Because I don't have a single RigidBody in my scene, would I still see a performance benefit from adding Kinematic RigidBodies to all my moving objects with colliders?
See Point#2 above. Never do that for the reasons I stated.
Read MelvMay's answers for 2D physics.
For 3D physics it's an unknown, because after multiple threads, bug reports and repro cases, it's impossible to get a clear answer for Unity's 3d Physics.
The manual still says the same things, many years later, which to the best of my understanding, are 100% false.
From unity 5 its false, afaik.
Static colliders are very optimized and doesnt require rigidvodies.
A big difference between 3D (PhysX) and (2D) Box2D is that for 3D there's a transform between the body and the shapes (colliders) to allow for pose/scaling whereas in Box2D there isn't. All shapes (colliders) live directly in body-space so moving the collider relative to the body requires recalculations but in 2D you can add a Rigidbody2D set to static to stop this issue so it's a non-issue in 2D. But if you're going to move it then set it to Kinematic because yeah, not static.
"The manual still says the same things, many years later, which to the best of my understanding, are 100% false."
There is a bug in our tracking system about updating that manual page which claims moving static colliders in 3D will incur a high perf cost. It won't any longer, since Unity 5.0. This is currently assigned to the docs team.

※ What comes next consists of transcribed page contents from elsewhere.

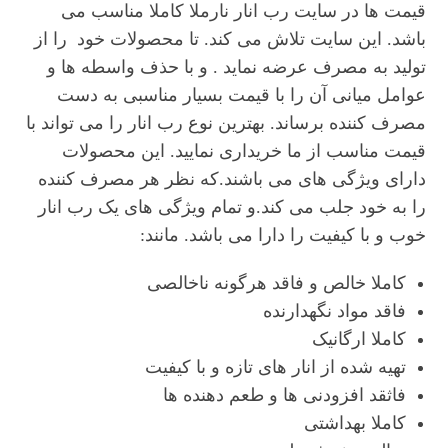
قیمت ها در سایت رب انار نارملا کاملا مناسب می
باشد. این سایت تلاش می کند. تا محصولات خود را از
تولید به مصرف عرضه نماید . و با حذف واسطه ها و
عوامل میانی آن را با قیمت بسیار مناسبی به دست
مصرف کننده برساند. بهترین نوع رب انار را می تواند با
قیمت مناسب از ما خریداری نمایید. این محصولات
دارای ویژگی های می باشند.که نظر هر مصرف کننده
را به خود جلب می کند.و تمام ویژگی های یک رب انار
خوب و با کیفیت را دارا می باشد. مانند:
کاملا خالص و فاقد هرگونه ناخالصی
فاقد مواد نگهدارنده
کاملا ارگانیک
تهیه شده از انار های تازه و با کیفیت
فاثقد افزودنی ها و طعم دهنده ها
کاملا بهداشتی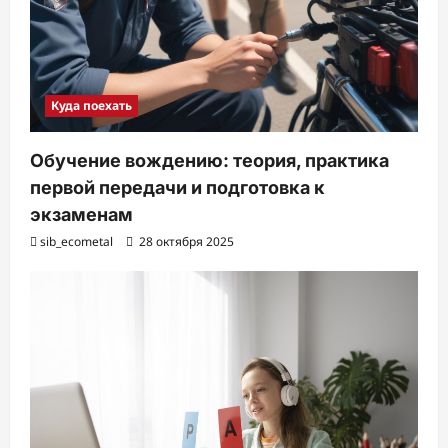
Куда поехать
Обучение вождению: теория, практика
первой передачи и подготовка к
экзаменам
sib_ecometal
28 октября 2025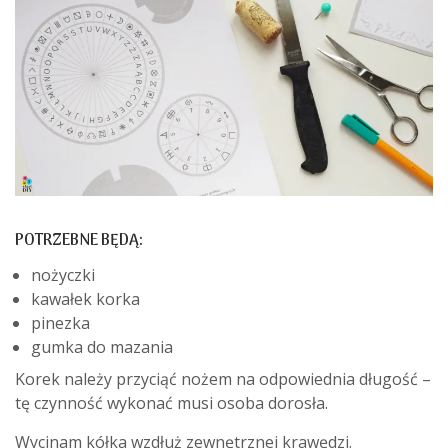
POTRZEBNE BĘDĄ:
nożyczki
kawałek korka
pinezka
gumka do mazania
Korek należy przyciąć nożem na odpowiednia długość –
tę czynność wykonać musi osoba dorosła.
Wycinam kółka wzdłuż zewnętrznej krawędzi.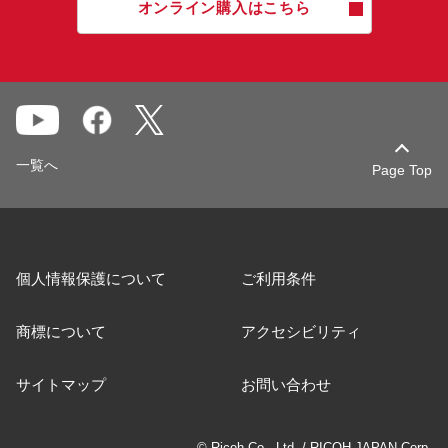
オンライン購入はこちら
一覧へ
Page Top
個人情報保護について
ご利用条件
商標について
アクセシビリティ
サイトマップ
お問い合わせ
© Ricoh Co., Ltd. / RICOH JAPAN Corp.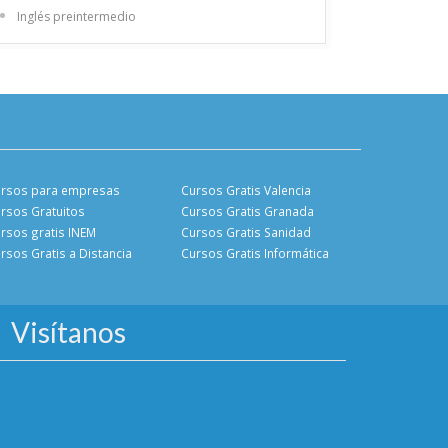
Inglés preintermedio
rsos para empresas
Cursos Gratis Valencia
rsos Gratuitos
Cursos Gratis Granada
rsos gratis INEM
Cursos Gratis Sanidad
rsos Gratis a Distancia
Cursos Gratis Informática
Visítanos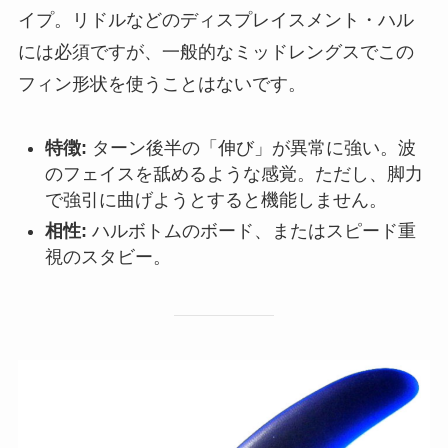
イプ。リドルなどのディスプレイスメント・ハル
には必須ですが、一般的なミッドレングスでこの
フィン形状を使うことはないです。
特徴:
ターン後半の「伸び」が異常に強い。波
のフェイスを舐めるような感覚。ただし、脚力
で強引に曲げようとすると機能しません。
相性:
ハルボトムのボード、またはスピード重
視のスタビー。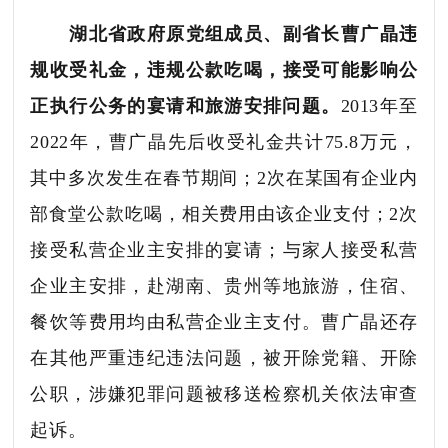
湖北省政府原党组成员、副省长曹广晶违
规收受礼金，违规公款吃喝，接受可能影响公
正执行公务的宴请和旅游安排问题。
2013年至
2022年，曹广晶先后收受礼金共计75.8万元，
其中多次发生在春节期间；2次在某国有企业内
部食堂公款吃喝，相关费用由该企业支付；2次
接受私营企业主安排的宴请；与家人接受私营
企业主安排，赴湖南、贵州等地旅游，住宿、
餐饮等费用均由私营企业主支付。曹广晶还存
在其他严重违纪违法问题，被开除党籍、开除
公职，涉嫌犯罪问题被移送检察机关依法审查
起诉。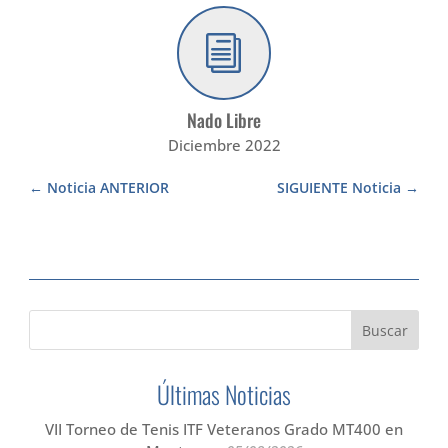
i
Nado Libre
Diciembre 2022
Noticia ANTERIOR
SIGUIENTE Noticia
Últimas Noticias
VII Torneo de Tenis ITF Veteranos Grado MT400 en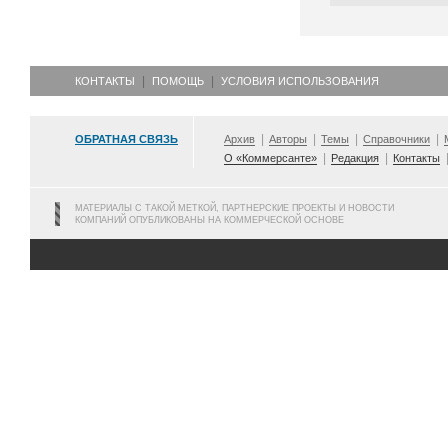
КОНТАКТЫ
ПОМОЩЬ
УСЛОВИЯ ИСПОЛЬЗОВАНИЯ
ОБРАТНАЯ СВЯЗЬ
Архив
Авторы
Темы
Справочники
О «Коммерсанте»
Редакция
Контакты
МАТЕРИАЛЫ С ТАКОЙ МЕТКОЙ, ПАРТНЕРСКИЕ ПРОЕКТЫ И НОВОСТИ
КОМПАНИЙ ОПУБЛИКОВАНЫ НА КОММЕРЧЕСКОЙ ОСНОВЕ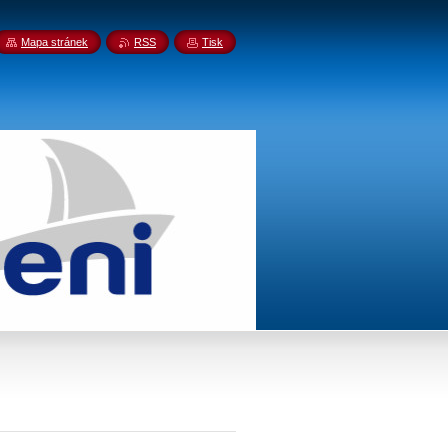
Mapa stránek
RSS
Tisk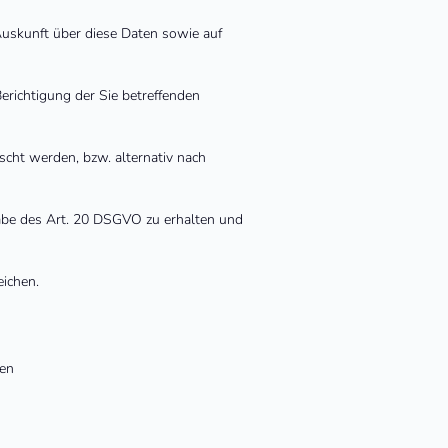
Auskunft über diese Daten sowie auf
erichtigung der Sie betreffenden
cht werden, bzw. alternativ nach
gabe des Art. 20 DSGVO zu erhalten und
ichen.
fen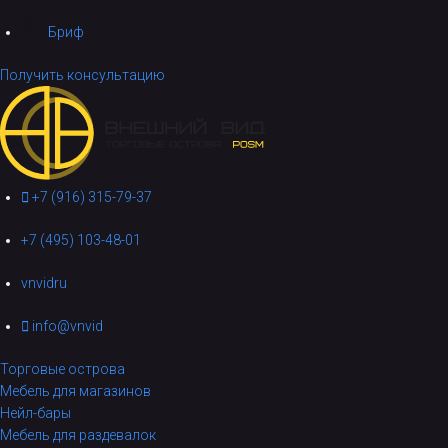
Бриф
Получить консультацию
+7 (916) 315-79-37
+7 (495) 103-48-01
vnvidru
info@vnvid
Торговые острова
Мебель для магазинов
Нейл-бары
Мебель для раздевалок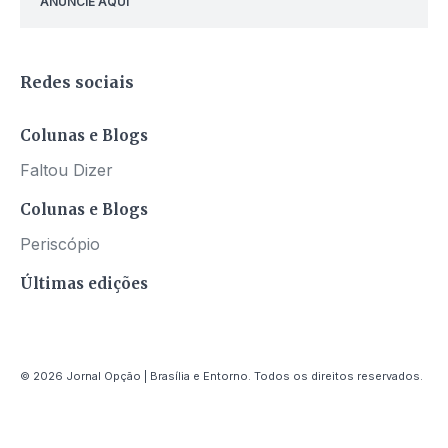
ANUNCIE AQUI
Redes sociais
Colunas e Blogs
Faltou Dizer
Colunas e Blogs
Periscópio
Últimas edições
© 2026 Jornal Opção | Brasília e Entorno. Todos os direitos reservados.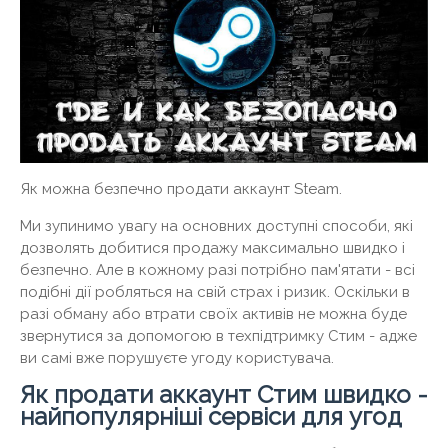
Як можна безпечно продати аккаунт Steam.
Ми зупинимо увагу на основних доступні способи, які
дозволять добитися продажу максимально швидко і
безпечно. Але в кожному разі потрібно пам'ятати - всі
подібні дії робляться на свій страх і ризик. Оскільки в
разі обману або втрати своїх активів не можна буде
звернутися за допомогою в техпідтримку Стим - адже
ви самі вже порушуєте угоду користувача.
Як продати аккаунт Стим швидко -
найпопулярніші сервіси для угод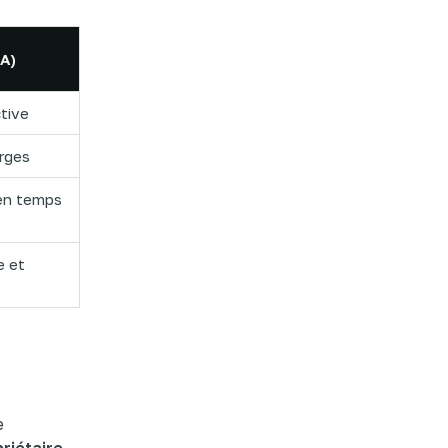
IA)
tive
arges
 en temps
e et
e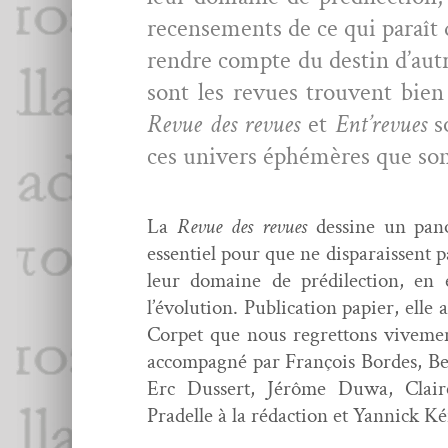
recense­ments de ce qui paraît q
ren­dre compte du des­tin d’aut
sont les revues trou­vent bien
Revue des revues
et
Ent’re­vues
so
ces univers
éphémères que sont
La
Revue des revues
des­sine un pan
essen­tiel pour que ne dis­parais­sent pa
leur domaine de prédilec­tion, en e
l’évolution. Pub­li­ca­tion papi­er, el
Cor­pet que nous regret­tons vive­m
accom­pa­g­né par François Bor­des, Ber
Erc Dussert, Jérôme Duwa, Claire
Pradelle à la rédac­tion et Yan­nick K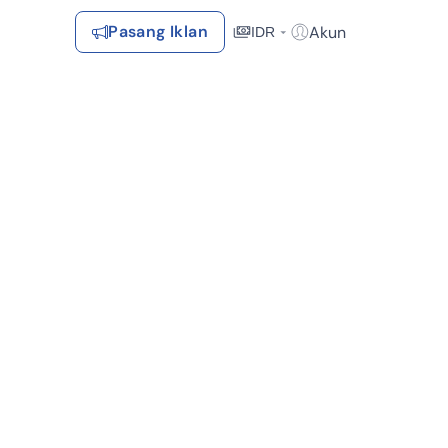
Pasang Iklan
Akun
IDR
Login / Register
Rekomendasi
Tersimpan
Daftar Properti Favorit, Hasil Pencarian, Hasil Simulasi, Artikel
Terakhir Dilihat
Properti yang dilihat sebelumnya
Kontak Rumah123
Syarat &
Hubungi
Kirim
Ketentuan
Rumah123
Feedback
Pengiklan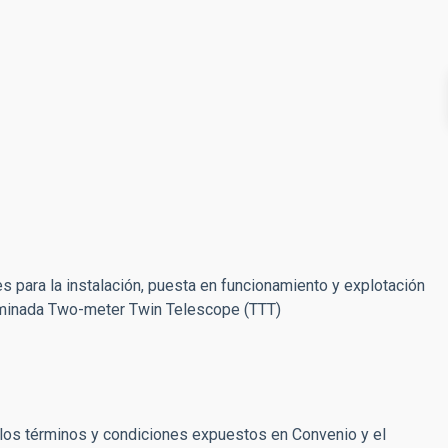
es para la instalación, puesta en funcionamiento y explotación
ominada Two-meter Twin Telescope (TTT)
o los términos y condiciones expuestos en Convenio y el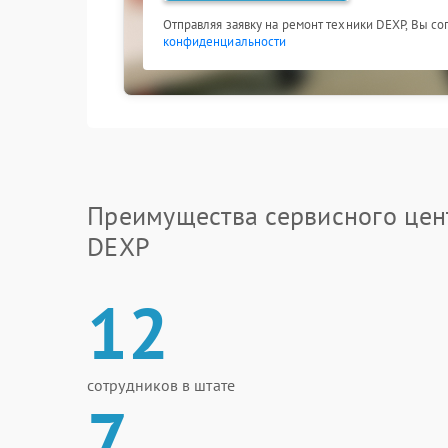
Отправляя заявку на ремонт техники DEXP, Вы со
конфиденциальности
Преимущества сервисного цен
DEXP
12
сотрудников в штате
7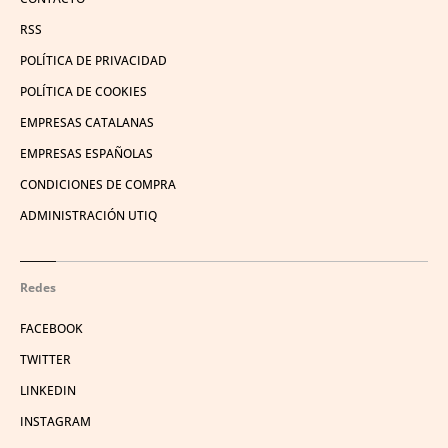
RSS
POLÍTICA DE PRIVACIDAD
POLÍTICA DE COOKIES
EMPRESAS CATALANAS
EMPRESAS ESPAÑOLAS
CONDICIONES DE COMPRA
ADMINISTRACIÓN UTIQ
Redes
FACEBOOK
TWITTER
LINKEDIN
INSTAGRAM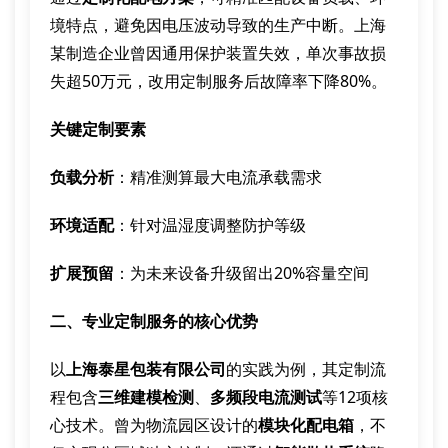
境特点，避免因电压波动导致的生产中断。上海
某制造企业曾因通用保护装置失效，单次事故损
失超50万元，改用定制服务后故障率下降80%。
关键定制要素
负载分析
：精准测算最大电流承载需求
环境适配
：针对温湿度调整防护等级
扩展预留
：为未来设备升级留出20%容量空间
二、专业定制服务的核心优势
以
上海泰星包装有限公司
的实践为例，其定制流
程包含
三维建模检测
、
多频段电流测试
等12项核
心技术。曾为物流园区设计的
模块化配电箱
，不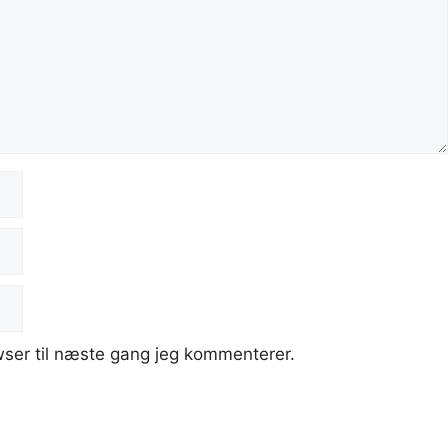
ser til næste gang jeg kommenterer.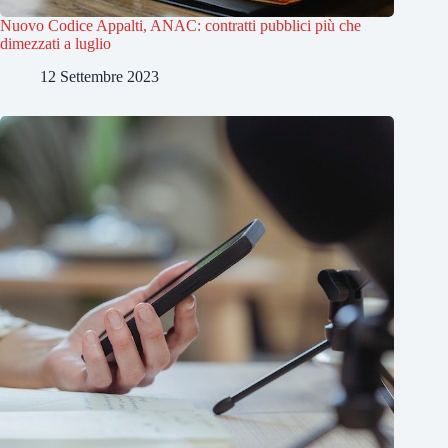
Nuovo Codice Appalti, ANAC: contratti pubblici più che
dimezzati a luglio
12 Settembre 2023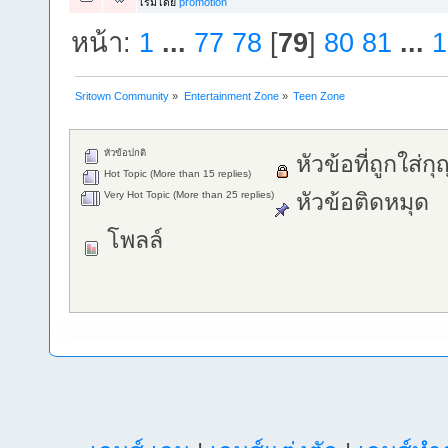
เริ่มโดย
promotion
หน้า:
1
...
77
78
[
79
]
80
81
...
1
Sritown Community
»
Entertainment Zone
»
Teen Zone
หัวข้อปกติ
หัวข้อที่ถูกใส่ก
Hot Topic (More than 15 replies)
Very Hot Topic (More than 25 replies)
หัวข้อติดหมุด
โพลล์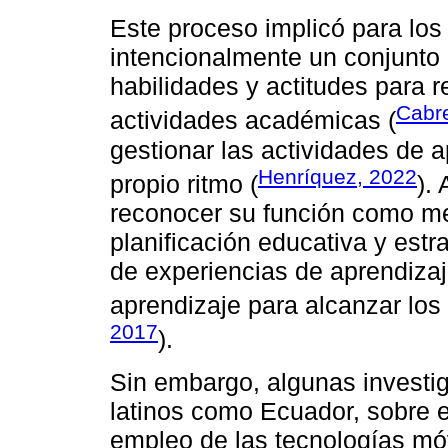
Este proceso implicó para los 
intencionalmente un conjunto 
habilidades y actitudes para 
Cabr
actividades académicas (
gestionar las actividades de 
Henríquez, 2022
propio ritmo (
).
reconocer su función como me
planificación educativa y est
de experiencias de aprendizaj
aprendizaje para alcanzar los
2017
).
Sin embargo, algunas investi
latinos como Ecuador, sobre e
empleo de las tecnologías móv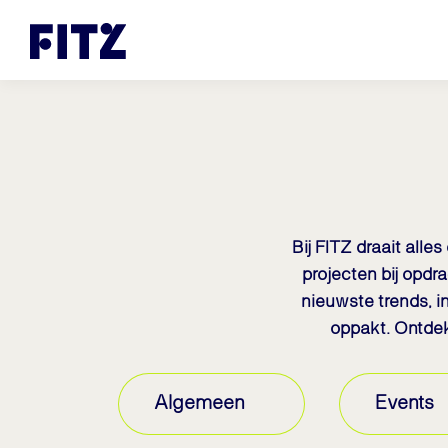
Bij FITZ draait alle
projecten bij opdr
nieuwste trends, in
oppakt. Ontdek 
Algemeen
Events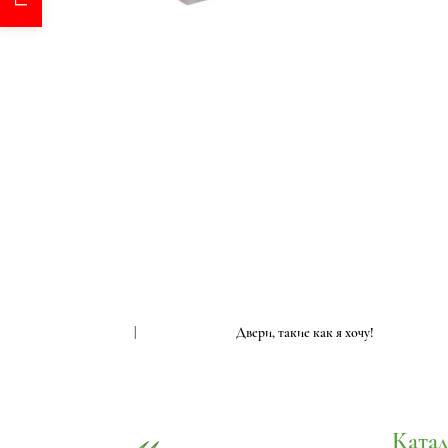
 как я хочу!
|
Двери, такие как я хочу!
Катал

How long has that been there? I remember reporting this ages ago.
In the meantime, could you please give a breakdown of what we should do in common use cases in 3D physics?
When should we use a kinematic Rigidbody?
Should we ever deliberately move a collider which does not have a Rigidbody attached?
Bonus question, since @MelvMay answered an equivalent for 2D:
Should articulated children of Rigidbodies have a Rigidbody and joint of their own?
1) when you want to make a dynamic object static for a little while (assuming*)
2) yes, since Unity 5 its a proper thing to do
3) i think it depends on what your trying to do
Well, sure, I also think I know what the answers to those things are. However, my answers are all based on what the documentation says and speculation / informal personal testing after we were told it had changed.
Some confirmation and detail would be great.